------ AVAILABLE DATA

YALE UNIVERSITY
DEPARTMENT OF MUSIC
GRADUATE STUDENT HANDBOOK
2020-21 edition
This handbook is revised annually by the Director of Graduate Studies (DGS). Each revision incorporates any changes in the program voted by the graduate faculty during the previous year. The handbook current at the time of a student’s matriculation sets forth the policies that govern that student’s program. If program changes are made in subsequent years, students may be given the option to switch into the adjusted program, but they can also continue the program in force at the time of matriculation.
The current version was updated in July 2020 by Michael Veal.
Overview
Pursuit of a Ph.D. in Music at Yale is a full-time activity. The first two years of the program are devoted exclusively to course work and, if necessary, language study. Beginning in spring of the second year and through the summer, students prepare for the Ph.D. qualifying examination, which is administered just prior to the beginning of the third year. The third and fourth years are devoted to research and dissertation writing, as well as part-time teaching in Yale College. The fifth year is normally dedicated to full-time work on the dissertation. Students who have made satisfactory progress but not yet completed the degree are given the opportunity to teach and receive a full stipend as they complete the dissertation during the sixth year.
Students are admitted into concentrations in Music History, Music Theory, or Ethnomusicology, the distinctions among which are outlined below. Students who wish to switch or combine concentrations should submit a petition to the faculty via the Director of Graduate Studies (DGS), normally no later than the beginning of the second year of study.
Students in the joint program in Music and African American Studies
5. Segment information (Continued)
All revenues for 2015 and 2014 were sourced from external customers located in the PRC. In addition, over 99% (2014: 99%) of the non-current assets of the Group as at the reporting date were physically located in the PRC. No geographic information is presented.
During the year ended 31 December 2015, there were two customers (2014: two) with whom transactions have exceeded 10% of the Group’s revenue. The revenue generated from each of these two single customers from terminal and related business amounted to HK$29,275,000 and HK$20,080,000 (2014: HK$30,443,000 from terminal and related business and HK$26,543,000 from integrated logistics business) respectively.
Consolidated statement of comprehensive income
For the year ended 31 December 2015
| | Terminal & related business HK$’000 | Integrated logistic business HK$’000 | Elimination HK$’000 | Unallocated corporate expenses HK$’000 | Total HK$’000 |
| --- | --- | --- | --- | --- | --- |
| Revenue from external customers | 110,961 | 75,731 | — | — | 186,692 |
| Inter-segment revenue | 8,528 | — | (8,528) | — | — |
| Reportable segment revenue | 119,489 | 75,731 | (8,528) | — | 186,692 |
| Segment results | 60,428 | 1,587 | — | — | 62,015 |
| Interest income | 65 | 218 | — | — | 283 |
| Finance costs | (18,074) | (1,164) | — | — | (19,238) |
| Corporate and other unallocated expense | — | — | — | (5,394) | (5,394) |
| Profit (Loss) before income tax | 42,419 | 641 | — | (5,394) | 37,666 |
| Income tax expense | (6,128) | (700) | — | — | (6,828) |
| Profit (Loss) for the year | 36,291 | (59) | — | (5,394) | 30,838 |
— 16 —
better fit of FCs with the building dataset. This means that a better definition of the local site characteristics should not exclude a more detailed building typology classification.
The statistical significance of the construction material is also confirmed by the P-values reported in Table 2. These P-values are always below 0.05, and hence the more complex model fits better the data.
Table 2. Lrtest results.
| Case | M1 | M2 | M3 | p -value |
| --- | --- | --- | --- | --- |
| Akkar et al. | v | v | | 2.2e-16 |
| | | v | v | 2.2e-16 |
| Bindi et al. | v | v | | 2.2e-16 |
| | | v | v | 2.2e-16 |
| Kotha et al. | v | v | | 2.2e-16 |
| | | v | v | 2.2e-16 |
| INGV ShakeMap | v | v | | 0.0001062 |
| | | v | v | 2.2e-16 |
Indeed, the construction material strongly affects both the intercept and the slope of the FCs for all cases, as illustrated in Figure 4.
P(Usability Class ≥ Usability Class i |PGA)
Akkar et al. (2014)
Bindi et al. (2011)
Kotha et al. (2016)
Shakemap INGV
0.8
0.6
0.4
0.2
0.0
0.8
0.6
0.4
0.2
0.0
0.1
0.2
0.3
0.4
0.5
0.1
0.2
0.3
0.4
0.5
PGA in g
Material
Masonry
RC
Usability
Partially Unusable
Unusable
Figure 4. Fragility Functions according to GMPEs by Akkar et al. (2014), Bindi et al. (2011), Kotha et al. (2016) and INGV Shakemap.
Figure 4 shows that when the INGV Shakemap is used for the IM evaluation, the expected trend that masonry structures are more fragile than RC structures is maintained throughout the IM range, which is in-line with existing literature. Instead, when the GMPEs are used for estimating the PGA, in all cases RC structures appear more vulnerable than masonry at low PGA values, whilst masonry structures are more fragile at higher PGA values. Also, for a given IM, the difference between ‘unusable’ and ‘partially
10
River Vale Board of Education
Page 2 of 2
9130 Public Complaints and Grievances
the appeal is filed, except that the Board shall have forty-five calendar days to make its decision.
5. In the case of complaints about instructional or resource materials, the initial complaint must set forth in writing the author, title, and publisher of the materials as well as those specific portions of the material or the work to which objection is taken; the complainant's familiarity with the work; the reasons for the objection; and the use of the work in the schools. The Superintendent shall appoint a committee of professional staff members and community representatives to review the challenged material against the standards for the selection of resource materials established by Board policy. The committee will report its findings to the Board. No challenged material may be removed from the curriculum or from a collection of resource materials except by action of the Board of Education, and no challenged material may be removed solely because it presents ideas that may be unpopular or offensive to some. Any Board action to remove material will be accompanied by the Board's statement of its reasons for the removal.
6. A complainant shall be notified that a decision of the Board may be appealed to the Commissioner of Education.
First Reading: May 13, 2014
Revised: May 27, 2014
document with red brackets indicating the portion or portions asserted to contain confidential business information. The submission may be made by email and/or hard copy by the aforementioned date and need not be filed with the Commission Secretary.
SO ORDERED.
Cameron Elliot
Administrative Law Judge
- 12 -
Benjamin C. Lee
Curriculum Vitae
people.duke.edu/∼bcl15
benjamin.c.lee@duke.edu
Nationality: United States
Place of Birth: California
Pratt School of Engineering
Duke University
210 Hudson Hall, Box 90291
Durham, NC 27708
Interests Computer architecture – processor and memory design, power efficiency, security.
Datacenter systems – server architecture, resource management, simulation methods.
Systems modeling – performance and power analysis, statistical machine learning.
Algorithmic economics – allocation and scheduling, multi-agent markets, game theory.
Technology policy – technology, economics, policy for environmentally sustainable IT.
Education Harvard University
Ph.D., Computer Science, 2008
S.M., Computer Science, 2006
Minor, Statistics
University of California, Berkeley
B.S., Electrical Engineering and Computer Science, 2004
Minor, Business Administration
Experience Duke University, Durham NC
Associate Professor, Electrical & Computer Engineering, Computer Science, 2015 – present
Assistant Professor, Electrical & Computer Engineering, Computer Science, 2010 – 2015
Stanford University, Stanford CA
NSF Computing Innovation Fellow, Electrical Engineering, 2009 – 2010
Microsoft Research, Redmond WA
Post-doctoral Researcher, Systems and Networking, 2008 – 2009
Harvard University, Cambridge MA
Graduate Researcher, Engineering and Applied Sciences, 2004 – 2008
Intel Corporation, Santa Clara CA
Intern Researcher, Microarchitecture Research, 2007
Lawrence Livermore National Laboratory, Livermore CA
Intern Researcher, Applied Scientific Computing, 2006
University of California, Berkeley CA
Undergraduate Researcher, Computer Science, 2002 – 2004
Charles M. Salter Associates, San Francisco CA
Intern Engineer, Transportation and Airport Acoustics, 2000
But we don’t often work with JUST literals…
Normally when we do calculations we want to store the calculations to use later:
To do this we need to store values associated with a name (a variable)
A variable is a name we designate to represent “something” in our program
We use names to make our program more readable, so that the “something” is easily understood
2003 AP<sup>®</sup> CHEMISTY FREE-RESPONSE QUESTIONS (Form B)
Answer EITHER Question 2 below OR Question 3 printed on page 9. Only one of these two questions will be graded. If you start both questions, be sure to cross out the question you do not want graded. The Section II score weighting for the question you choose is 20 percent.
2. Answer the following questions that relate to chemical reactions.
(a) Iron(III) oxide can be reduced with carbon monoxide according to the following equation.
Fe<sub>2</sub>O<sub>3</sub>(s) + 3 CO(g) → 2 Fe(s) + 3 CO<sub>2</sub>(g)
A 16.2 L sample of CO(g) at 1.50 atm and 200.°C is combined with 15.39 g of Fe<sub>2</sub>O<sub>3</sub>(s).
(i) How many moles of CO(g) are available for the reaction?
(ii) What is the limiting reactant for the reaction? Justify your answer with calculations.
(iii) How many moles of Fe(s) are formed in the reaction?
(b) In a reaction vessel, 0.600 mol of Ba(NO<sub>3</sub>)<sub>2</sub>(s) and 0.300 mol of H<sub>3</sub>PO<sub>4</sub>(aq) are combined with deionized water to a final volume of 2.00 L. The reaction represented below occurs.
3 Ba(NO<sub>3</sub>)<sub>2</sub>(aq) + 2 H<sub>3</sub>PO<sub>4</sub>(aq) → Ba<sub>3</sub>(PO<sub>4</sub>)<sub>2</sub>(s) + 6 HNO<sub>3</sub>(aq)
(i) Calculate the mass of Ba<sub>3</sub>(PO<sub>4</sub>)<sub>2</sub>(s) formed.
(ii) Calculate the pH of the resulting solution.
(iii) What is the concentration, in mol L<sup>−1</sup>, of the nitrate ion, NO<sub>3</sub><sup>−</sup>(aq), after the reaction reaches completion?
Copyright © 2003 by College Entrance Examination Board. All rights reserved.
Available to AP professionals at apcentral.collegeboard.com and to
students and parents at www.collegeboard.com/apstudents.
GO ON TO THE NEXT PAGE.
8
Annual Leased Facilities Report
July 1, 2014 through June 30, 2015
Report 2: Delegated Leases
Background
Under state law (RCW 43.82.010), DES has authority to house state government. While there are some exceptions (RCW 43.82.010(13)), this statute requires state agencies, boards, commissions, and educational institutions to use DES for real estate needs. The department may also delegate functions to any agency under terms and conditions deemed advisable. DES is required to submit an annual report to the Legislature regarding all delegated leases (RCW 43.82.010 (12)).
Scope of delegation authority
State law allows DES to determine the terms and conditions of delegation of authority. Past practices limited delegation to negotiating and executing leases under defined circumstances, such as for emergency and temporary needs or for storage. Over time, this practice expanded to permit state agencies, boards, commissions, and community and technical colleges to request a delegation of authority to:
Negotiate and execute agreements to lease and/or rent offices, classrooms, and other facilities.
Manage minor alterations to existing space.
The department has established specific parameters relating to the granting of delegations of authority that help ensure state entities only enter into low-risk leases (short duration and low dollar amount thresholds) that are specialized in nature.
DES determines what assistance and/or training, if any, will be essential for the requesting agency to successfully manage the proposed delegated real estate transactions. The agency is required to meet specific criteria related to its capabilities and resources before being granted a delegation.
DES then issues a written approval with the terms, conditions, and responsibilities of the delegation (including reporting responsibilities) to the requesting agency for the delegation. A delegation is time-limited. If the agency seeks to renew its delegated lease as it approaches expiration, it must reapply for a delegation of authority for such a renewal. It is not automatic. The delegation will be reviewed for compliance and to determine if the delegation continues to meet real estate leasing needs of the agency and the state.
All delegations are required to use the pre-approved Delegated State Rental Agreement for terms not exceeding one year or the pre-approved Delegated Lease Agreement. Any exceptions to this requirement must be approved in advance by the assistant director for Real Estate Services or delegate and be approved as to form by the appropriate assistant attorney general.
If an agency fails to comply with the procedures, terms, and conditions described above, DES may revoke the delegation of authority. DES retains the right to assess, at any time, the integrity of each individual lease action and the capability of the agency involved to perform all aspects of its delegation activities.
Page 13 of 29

------------

(YOUR TASK) Lines to set down from above: the line with "6. A complainant", the line with "Cameron Elliot", and every line between, each exactly as written.

(ANSWER)
6. A complainant shall be notified that a decision of the Board may be appealed to the Commissioner of Education.
First Reading: May 13, 2014
Revised: May 27, 2014
document with red brackets indicating the portion or portions asserted to contain confidential business information. The submission may be made by email and/or hard copy by the aforementioned date and need not be filed with the Commission Secretary.
SO ORDERED.
Cameron Elliot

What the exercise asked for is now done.